The movie makes a big deal over the fact that Oppenheimer had his security clearance pulled by the Atomic Energy Commission. And frankly, that isn’t a big deal. We know that the Trinity project in Los Alamos was shot through with Soviet spies, so much so that Joe Stalin knew all about what we were doing there practically in real time.
That’s Oppenheimer’s responsibility, and it’s his fault. And when he came out against the development of the hydrogen bomb and then touted information-sharing on atomic energy with a Soviet Union that had already murdered tens of millions of people, the only sane move would have been to put some distance between him and the cutting edge of nuclear technology.
Thanks for everything, Bobby, but we’re moving on. No security clearance for you. And the people who made that call are not villains for making it.

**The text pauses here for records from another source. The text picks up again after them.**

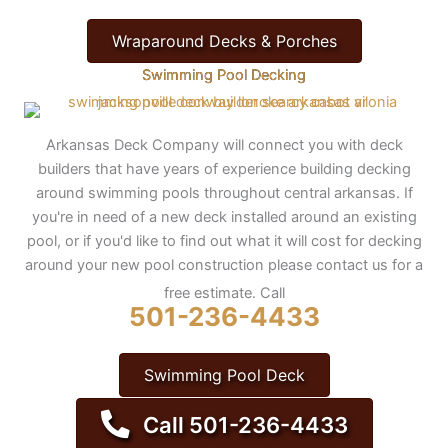
Wraparound Decks & Porches
Swimming Pool Decking
Arkansas Deck Company will connect you with deck
builders that have years of experience building decking
around swimming pools throughout central arkansas. If
you're in need of a new deck installed around an existing
pool, or if you'd like to find out what it will cost for decking
around your new pool construction please contact us for a
free estimate. Call
501-236-4433
Swimming Pool Deck
Call 501-236-4433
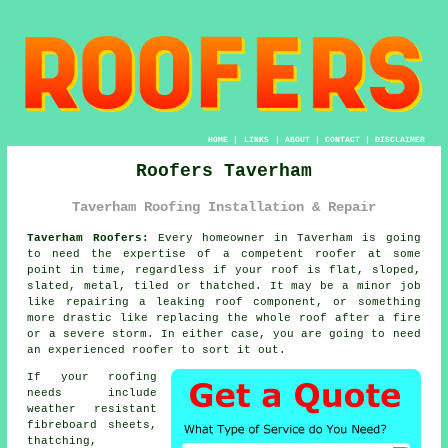
HOME
|
LINKS
|
ABOUT
|
CONTACT
|
DISCLAIMER
Roofers Taverham
Taverham Roofing Installation & Repair
Taverham Roofers:
Every homeowner in Taverham is going
to need the expertise of a competent
roofer
at some
point in time, regardless if your roof is flat, sloped,
slated, metal, tiled or thatched. It may be a minor job
like repairing a leaking roof component, or something
more drastic like replacing the whole
roof
after a fire
or a severe storm. In either case, you are going to need
an experienced roofer to sort it out.
If your roofing
needs include
weather resistant
fibreboard sheets,
thatching,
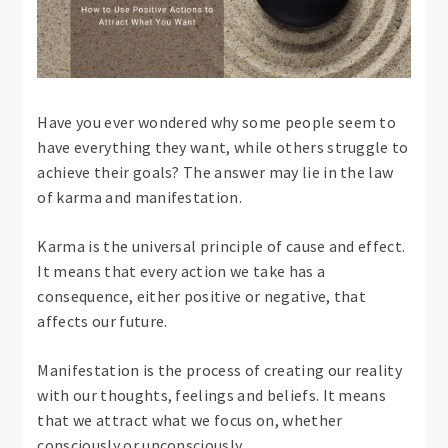
Have you ever wondered why some people seem to
have everything they want, while others struggle to
achieve their goals? The answer may lie in the law
of karma and manifestation.
Karma is the universal principle of cause and effect.
It means that every action we take has a
consequence, either positive or negative, that
affects our future.
Manifestation is the process of creating our reality
with our thoughts, feelings and beliefs. It means
that we attract what we focus on, whether
consciously or unconsciously.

Of course, even if Nolan wanted to make a movie actually critical of the commies of the 1940s and 1950s, Hollywood wouldn’t let him. Communists and fellow travelers as victims is one of the core sacraments of the film industry. It doesn’t matter that all of these supposedly persecuted angels, the Dalton Trumbos of the world, were utterly horrible human beings. We’re supposed to be over the Cold War, but clearly they haven’t gotten past it.
Which is why Hollywood probably shouldn’t touch this subject anymore. And as well-produced a film as Oppenheimer is, it probably does more harm than good.